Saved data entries
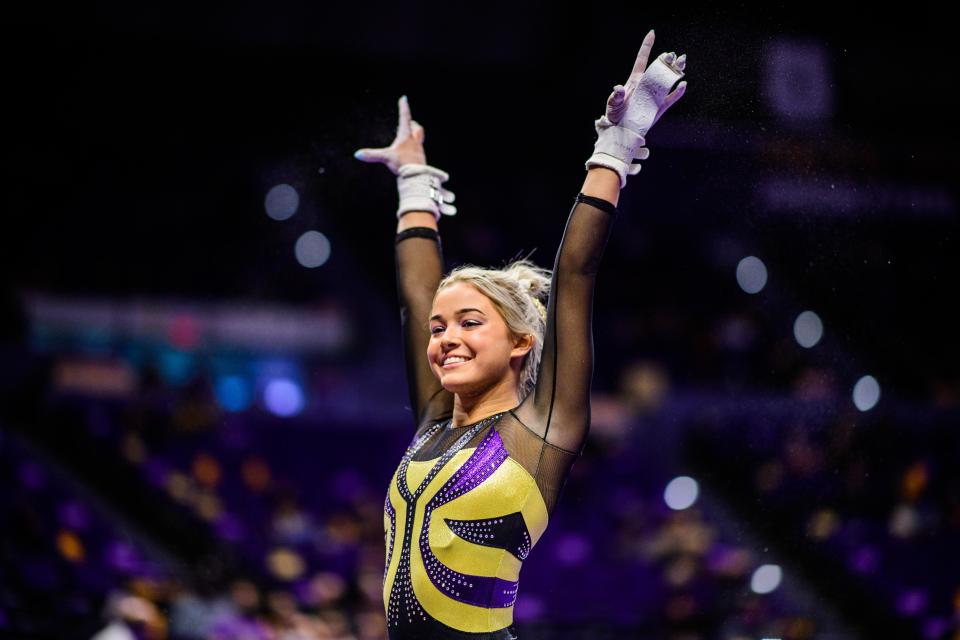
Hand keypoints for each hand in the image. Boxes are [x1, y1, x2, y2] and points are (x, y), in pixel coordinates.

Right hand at [353, 95, 425, 175]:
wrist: (417, 176)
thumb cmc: (402, 163)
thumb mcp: (386, 157)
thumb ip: (372, 155)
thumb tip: (357, 154)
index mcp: (406, 136)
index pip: (405, 118)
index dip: (404, 107)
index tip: (404, 98)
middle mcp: (414, 142)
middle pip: (417, 129)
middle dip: (414, 124)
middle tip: (410, 123)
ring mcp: (419, 150)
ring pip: (419, 139)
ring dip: (414, 137)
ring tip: (408, 139)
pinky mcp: (420, 160)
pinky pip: (418, 151)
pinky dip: (413, 149)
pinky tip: (409, 154)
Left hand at [585, 29, 688, 187]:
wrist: (621, 133)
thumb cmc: (614, 117)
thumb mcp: (613, 105)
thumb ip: (616, 96)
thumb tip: (618, 88)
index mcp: (634, 81)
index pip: (641, 60)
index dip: (646, 47)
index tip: (652, 33)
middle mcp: (646, 86)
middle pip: (658, 69)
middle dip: (666, 60)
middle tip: (673, 54)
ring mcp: (653, 96)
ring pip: (666, 81)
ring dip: (674, 72)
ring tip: (682, 62)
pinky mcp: (658, 108)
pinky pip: (670, 99)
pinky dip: (677, 92)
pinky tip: (682, 84)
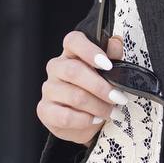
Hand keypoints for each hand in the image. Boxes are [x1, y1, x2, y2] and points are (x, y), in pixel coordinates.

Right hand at [37, 30, 125, 145]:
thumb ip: (112, 57)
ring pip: (74, 96)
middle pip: (74, 71)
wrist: (87, 122)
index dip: (90, 51)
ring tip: (111, 112)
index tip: (108, 66)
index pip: (73, 41)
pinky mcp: (44, 110)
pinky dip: (85, 120)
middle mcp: (56, 68)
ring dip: (98, 106)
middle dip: (101, 87)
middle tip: (118, 98)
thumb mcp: (108, 74)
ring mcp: (48, 89)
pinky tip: (95, 119)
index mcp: (71, 53)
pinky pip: (66, 116)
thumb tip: (116, 42)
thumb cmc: (97, 92)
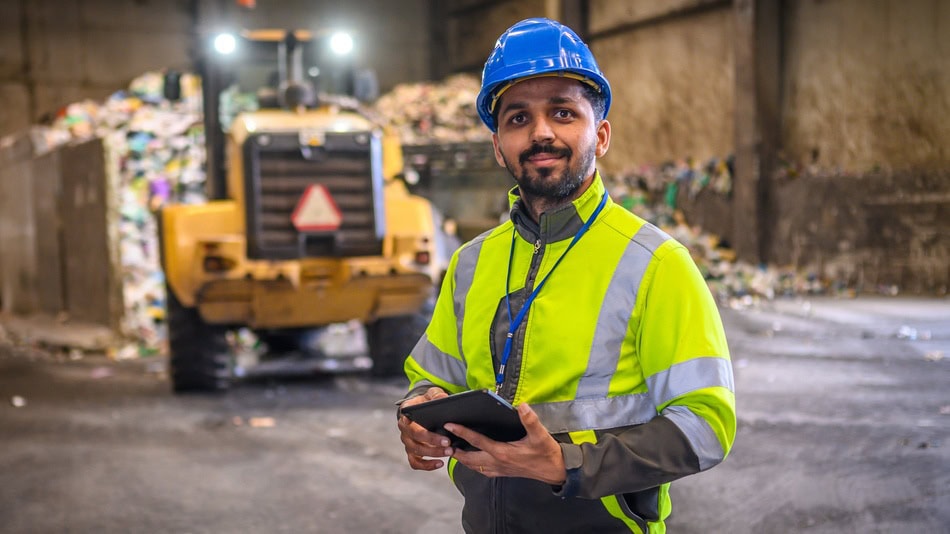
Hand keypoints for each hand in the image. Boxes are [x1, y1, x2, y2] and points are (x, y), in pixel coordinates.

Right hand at [397, 387, 450, 469]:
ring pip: (417, 452)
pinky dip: (427, 466)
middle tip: (449, 445)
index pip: (411, 423)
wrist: (420, 410)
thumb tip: (443, 398)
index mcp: (406, 413)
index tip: (434, 432)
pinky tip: (440, 463)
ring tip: (449, 453)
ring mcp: (407, 441)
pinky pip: (415, 463)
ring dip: (433, 454)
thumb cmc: (426, 401)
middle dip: (433, 444)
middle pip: (416, 439)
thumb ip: (436, 394)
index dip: (423, 431)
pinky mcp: (411, 451)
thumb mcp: (431, 393)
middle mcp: (404, 429)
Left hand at [446, 403, 565, 484]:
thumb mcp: (540, 435)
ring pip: (474, 466)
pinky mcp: (503, 472)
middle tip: (443, 441)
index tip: (449, 425)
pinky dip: (473, 465)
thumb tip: (522, 406)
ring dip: (462, 459)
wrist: (555, 471)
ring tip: (452, 450)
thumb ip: (530, 420)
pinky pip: (482, 470)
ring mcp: (499, 469)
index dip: (462, 432)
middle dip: (455, 450)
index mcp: (502, 452)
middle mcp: (497, 462)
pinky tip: (471, 460)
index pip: (477, 441)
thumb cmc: (546, 452)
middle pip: (469, 458)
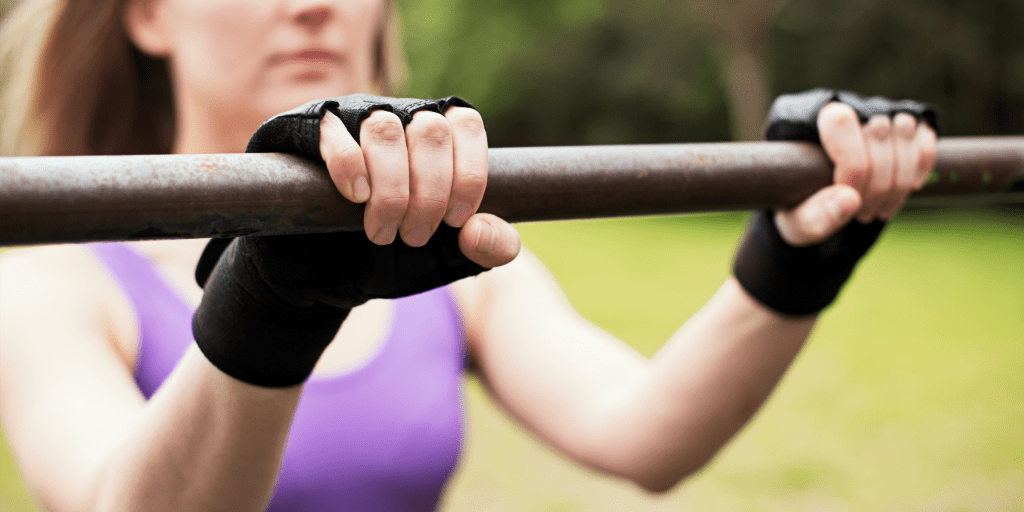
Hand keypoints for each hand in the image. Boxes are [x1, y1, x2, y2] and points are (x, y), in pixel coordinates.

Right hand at [317, 104, 518, 266]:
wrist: (322, 272)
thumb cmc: (391, 255)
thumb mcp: (448, 257)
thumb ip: (487, 248)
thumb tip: (480, 231)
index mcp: (438, 134)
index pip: (466, 126)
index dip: (468, 175)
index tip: (456, 221)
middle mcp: (399, 115)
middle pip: (430, 129)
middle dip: (430, 193)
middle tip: (414, 237)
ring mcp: (354, 117)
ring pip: (384, 129)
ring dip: (391, 189)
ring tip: (381, 232)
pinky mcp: (310, 131)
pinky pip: (333, 133)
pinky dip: (350, 167)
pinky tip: (356, 197)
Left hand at [733, 89, 938, 315]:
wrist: (816, 201)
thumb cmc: (800, 207)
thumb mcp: (795, 221)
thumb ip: (813, 216)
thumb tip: (849, 200)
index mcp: (808, 118)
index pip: (841, 123)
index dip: (853, 168)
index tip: (850, 201)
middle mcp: (846, 105)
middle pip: (878, 131)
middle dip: (877, 185)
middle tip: (863, 215)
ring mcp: (879, 111)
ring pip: (906, 133)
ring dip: (899, 182)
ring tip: (879, 210)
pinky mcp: (907, 125)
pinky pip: (925, 141)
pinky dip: (920, 170)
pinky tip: (904, 192)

## TO DO
Retype all entries exactly, without the images.

## RESPONSE TO THE EXERCISE
Hand keypoints for each hand in the image. Boxes are [x1, y1, x2, y2] and points are (x, y), in pixel coordinates.

Right hand at [353, 95, 425, 175]:
wrist: (417, 176)
thumb cmc: (402, 163)
thumb mcp: (386, 157)
thumb ip: (372, 155)
thumb tip: (357, 154)
index mcp: (406, 136)
index pip: (405, 118)
index dip: (404, 107)
index tip: (404, 98)
middle mcp: (414, 142)
middle pip: (417, 129)
middle dip: (414, 124)
middle tip: (410, 123)
ring mcp: (419, 150)
ring pip: (419, 139)
ring dip: (414, 137)
ring tip: (408, 139)
pinky mcp: (420, 160)
pinky pip: (418, 151)
pinky dip: (413, 149)
pinky tip: (409, 154)
Left hand at [585, 29, 688, 187]:
wrist: (621, 133)
thumb cmc: (614, 117)
thumb mcp: (613, 105)
thumb ip: (616, 96)
thumb tip: (618, 88)
index mcp: (634, 81)
index pip: (641, 60)
index dip: (646, 47)
index tip: (652, 33)
middle mcp: (646, 86)
middle pip: (658, 69)
middle dip: (666, 60)
middle tip: (673, 54)
ring mcp: (653, 96)
ring pip: (666, 81)
ring dip: (674, 72)
ring tip: (682, 62)
pinky mcp: (658, 108)
pinky pip: (670, 99)
pinky dip: (677, 92)
pinky tip: (682, 84)
Hand keypoints for each hand in the image. Boxes are [x1, y1, x2, y2] and points are (x, y), in pixel coordinates.

Right hand at [37, 30, 125, 145]:
thumb ip: (112, 57)
ring pip: (74, 96)
middle pip: (74, 71)
wrist: (87, 122)
index dip: (90, 51)
ring tip: (111, 112)
index tip: (108, 66)
index pip: (73, 41)
pinky mcp: (44, 110)
pinky dip: (85, 120)
middle mcp: (56, 68)
ring dip: (98, 106)
middle dip: (101, 87)
middle tip: (118, 98)
thumb mcp: (108, 74)
ring mcp: (48, 89)
pinky tip: (95, 119)
index mcp: (71, 53)
pinky pip: (66, 116)
thumb tip: (116, 42)
thumb cmc: (97, 92)
Hand keypoints for each hand in the image. Boxes are [x1, y1, x2, y2] and points are (x, y), in pixel coordinates.

Right hand at [397, 387, 450, 469]:
ring pip: (417, 452)
pinky dip: (427, 466)
middle tip: (449, 445)
index pip: (411, 423)
wrist: (420, 410)
thumb tip: (443, 398)
index mcp: (406, 413)
index tip: (434, 432)
pinky tip: (440, 463)
ring tip: (449, 453)
ring mcp: (407, 441)
pinky pip: (415, 463)
ring dip: (433, 454)
thumb cmc: (426, 401)
middle dip: (433, 444)
middle pip: (416, 439)
thumb ip: (436, 394)
index dip: (423, 431)
pinky mcp: (411, 451)
thumb mcp: (431, 393)
middle mcp: (404, 429)
Left hand at [446, 403, 565, 484]:
thumb mcp: (540, 435)
ring pip: (474, 466)
pinky mcp: (503, 472)
middle tip: (443, 441)
index tip: (449, 425)
pinky dip: (473, 465)
thumb tip: (522, 406)
ring dip: (462, 459)
wrist: (555, 471)
ring tip: (452, 450)
thumb ip: (530, 420)
pinky pip: (482, 470)
ring mcp: (499, 469)
index dip: (462, 432)
middle dip: (455, 450)
index mcp: (502, 452)
middle mcp: (497, 462)
pinky tip: (471, 460)
index pip: (477, 441)
thumb cmc: (546, 452)
middle pip: (469, 458)
Hand keypoints for each hand in the image. Boxes are [x1, y1, x2, y2] and points are (x, y), in pixel coordinates.

Right hand at [317, 104, 518, 266]:
wrist: (322, 272)
thumb cmc: (391, 255)
thumb mcp: (448, 257)
thumb ip: (487, 248)
thumb tip: (480, 231)
index mcp: (438, 134)
index pip: (466, 126)
index dip: (468, 175)
index tip: (456, 221)
middle mcp: (399, 115)
middle pip: (430, 129)
middle dip: (430, 193)
middle tip: (414, 237)
ring mcp: (354, 117)
ring pip: (384, 129)
ring dip: (391, 189)
ring tip: (381, 232)
pinky mcp: (310, 131)
pinky pip: (333, 133)
pinky dip: (350, 167)
pinky tip: (356, 197)
Left hand at [733, 89, 938, 315]:
wrist: (816, 201)
thumb cmc: (800, 207)
thumb mcp: (795, 221)
thumb ip: (813, 216)
thumb tip: (849, 200)
index mcp: (808, 118)
index pip: (841, 123)
index dip: (853, 168)
index tip: (850, 201)
middle mcp: (846, 105)
middle pip: (878, 131)
middle dip: (877, 185)
middle tip: (863, 215)
ring mcp: (879, 111)
ring pip: (906, 133)
ring dip: (899, 182)
ring tip: (879, 210)
pinky mcp: (907, 125)
pinky pip: (925, 141)
pinky dip: (920, 170)
pinky tip: (904, 192)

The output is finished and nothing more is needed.